The Matthew Shepard Foundation works with law enforcement from the Department of Justice to the FBI and local police departments, giving them training on how to identify hate crimes, and how to investigate, report and follow up on these crimes.

“We also work closely with lobbying issues on hate crime laws, getting rid of anything that would possibly present harm to any of the marginalised communities,” Dennis noted.

The Matthew Shepard Foundation also helps combat the so-called gay/trans panic defence; a legal defence that legitimises and excuses violent and lethal behaviour against members of the LGBTQ+ community, according to the American Bar Association. “In the United States, a lot of LGBT+ community individuals have been severely injured or died because someone said that they made a pass at a person. And so they panicked and in that moment of panic they either beat someone to death or they shot someone to death or stabbed someone or whatever it was, they say. And they were successful. But more laws are being passed against that. So we work as much as we can to get those laws passed to eliminate gay panic defence around the country,” said Dennis Shepard.

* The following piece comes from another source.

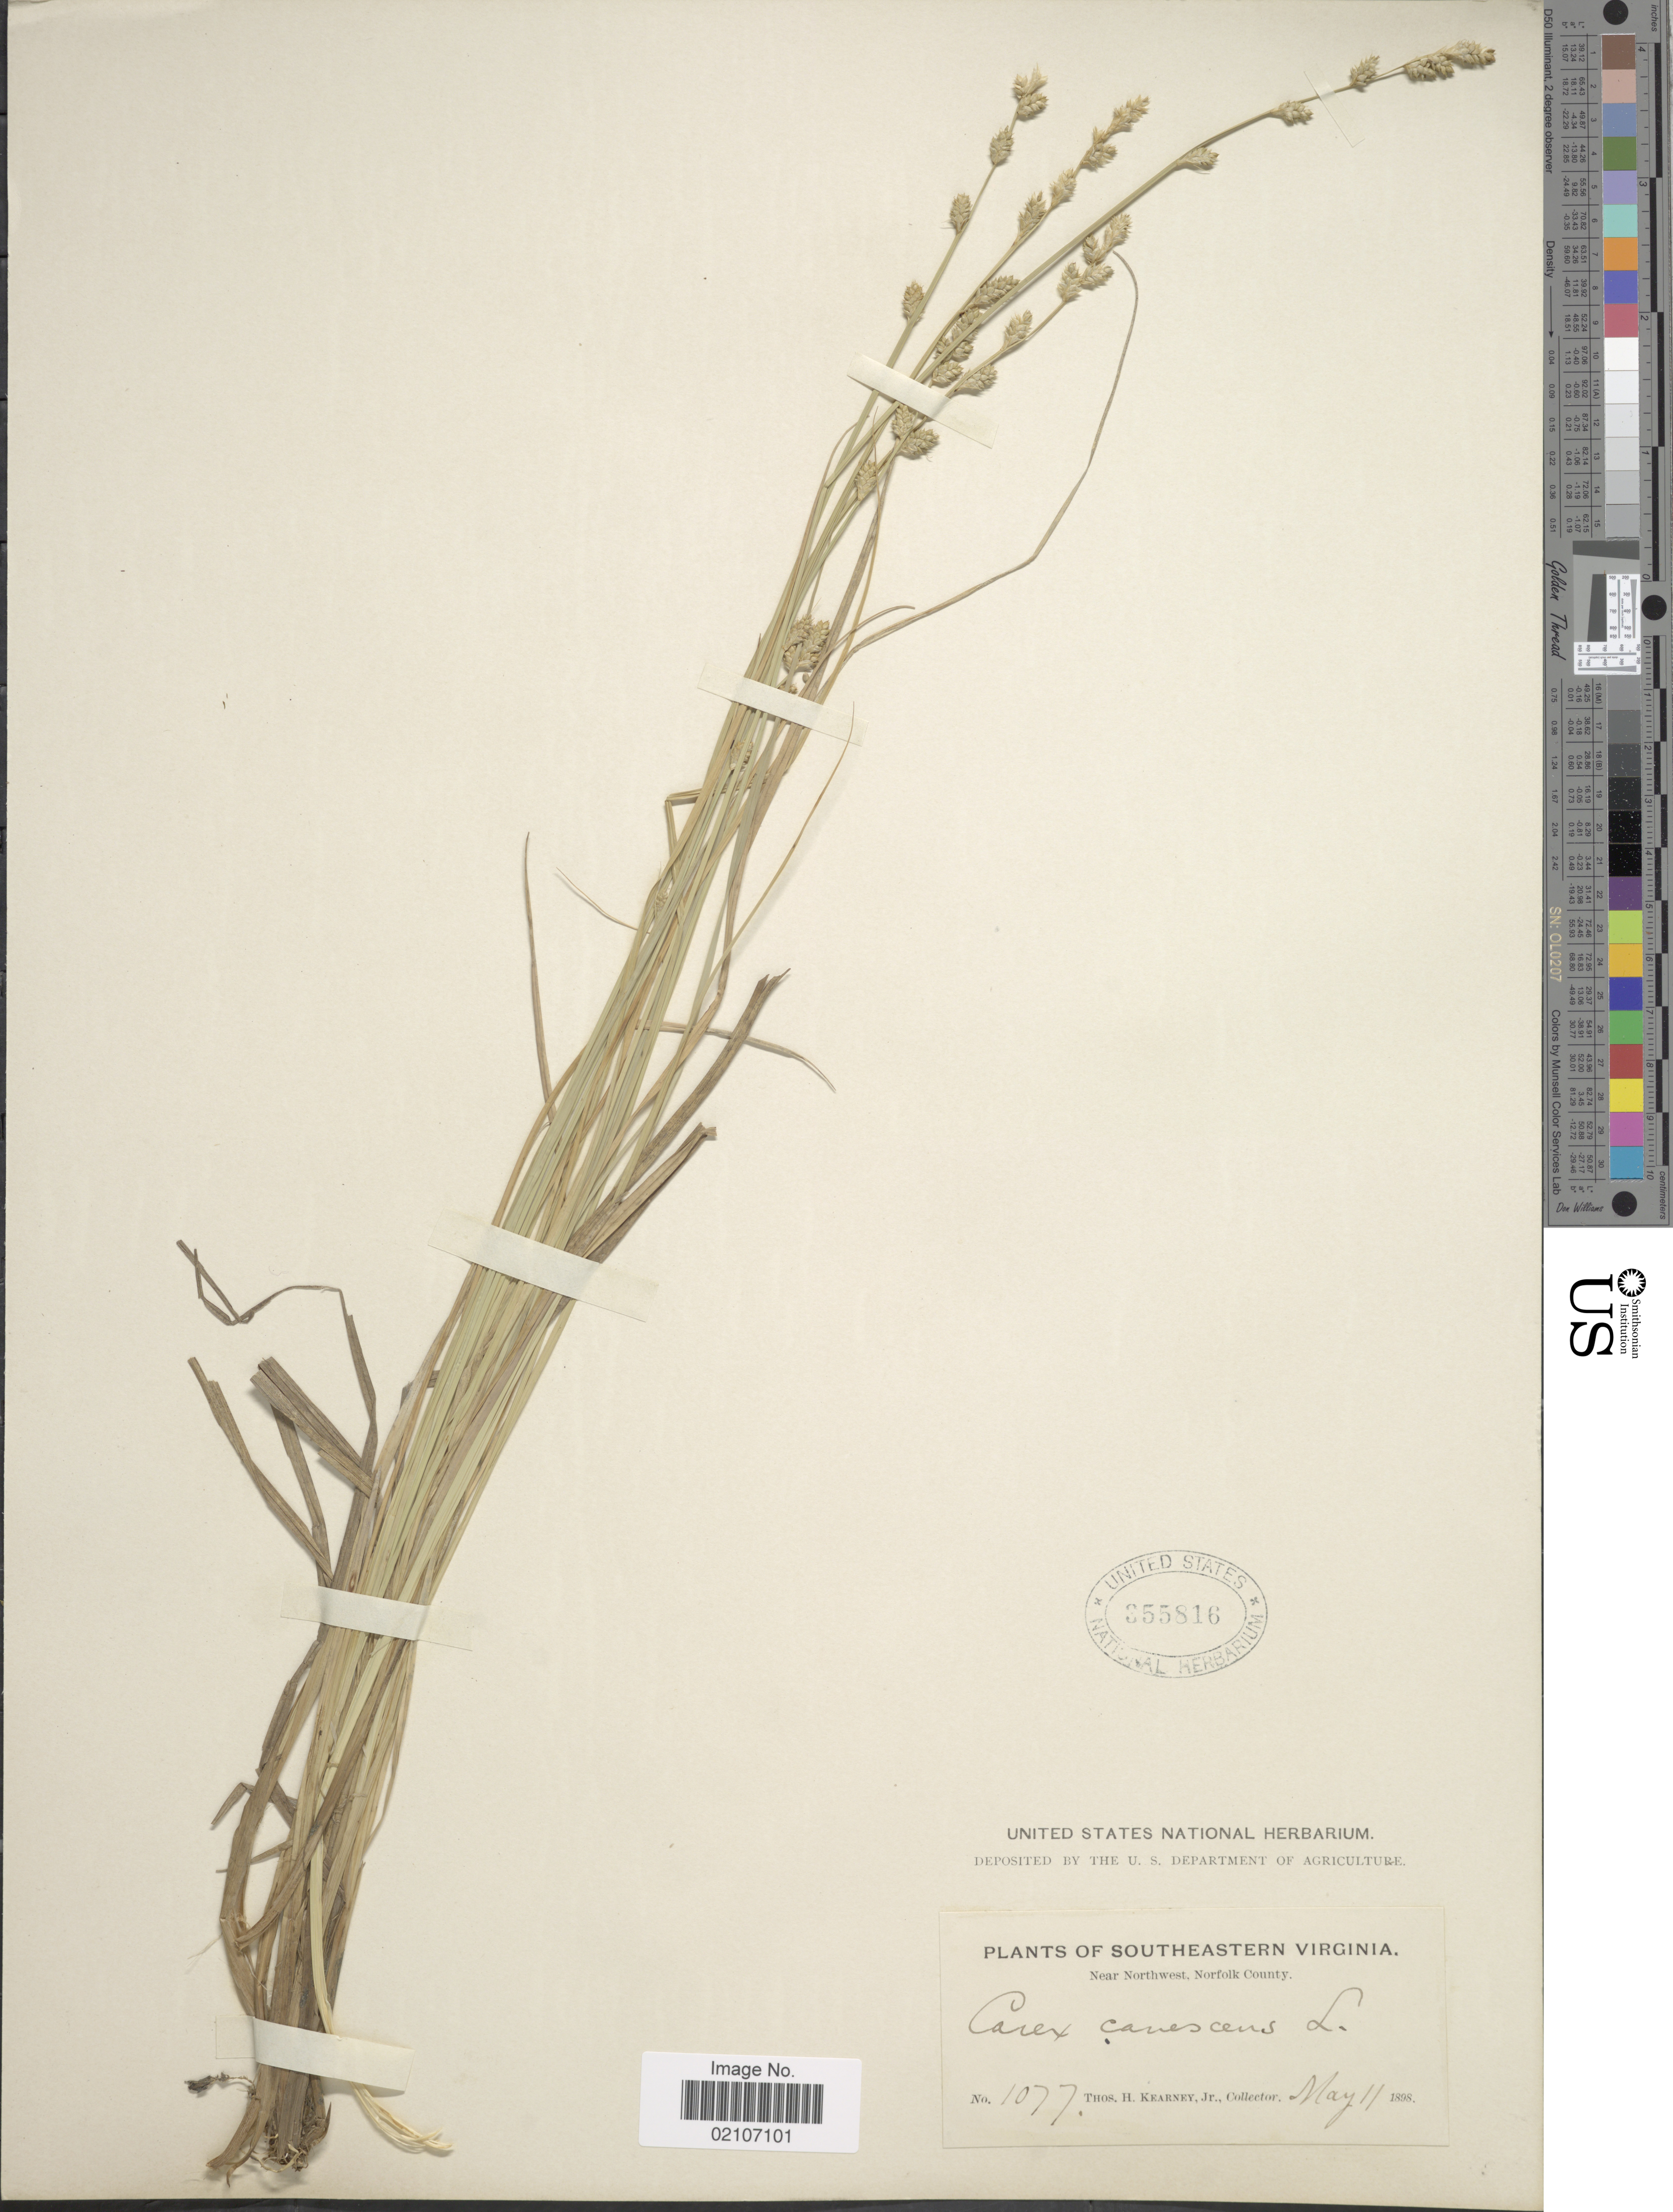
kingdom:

Judy Shepard also noted the diversity of religious views on this issue.

“There are churches in the US that are welcoming and those who are not at all. I’m pretty sure that happens all over the world, not just in the US,” she said.

She continued: “The most important thing for Matthew that he told us was he just wanted to feel safe with family and friends. He felt like he had to come out every day to folks. It was a really hard thing to keep defining himself and he felt that the way to make that happen was just to talk, to be visible. This ability is everything. The more folks come out and the more folks are accepting, it creates a safer environment everywhere. The workplace, home, church, neighbourhood, your circle of friends.”

The couple told participants in the discussion that there was an urgent need to “change hearts and minds” and “the biggest way you do that is just be yourself”.

“Don’t be overwhelmed by what is happening. Every day is different. Things get better. It may not seem like that especially if you’re a young person going through school. It seems like it takes forever to have people who are bullying you or saying mean things or physically trying to harm you. It does get better. Just have the patience and the belief that it will get better. Work with your parents. Work with groups like the embassy. They have great ideas on what you can do as a young person to protect yourself and to move yourself forward. And they can give you ideas for groups that help individuals. So please, either you or if you see young people, tell them, never give up,” said Judy Shepard.

Trans Affirmative Action Guild (TAAG), a Fiji-based organisation that helps create safe spaces for people part of the LGBTQI+ community in Fiji, was represented at the discussion. TAAG member, Sainimilika Vadei, said the organisation has helped her in many ways and is open to accepting new members.

“It is one of the safe spaces that I have experienced considering the challenges that I face as an individual. TAAG was one of the organisations that found me and helped me come out and be outspoken,” she said.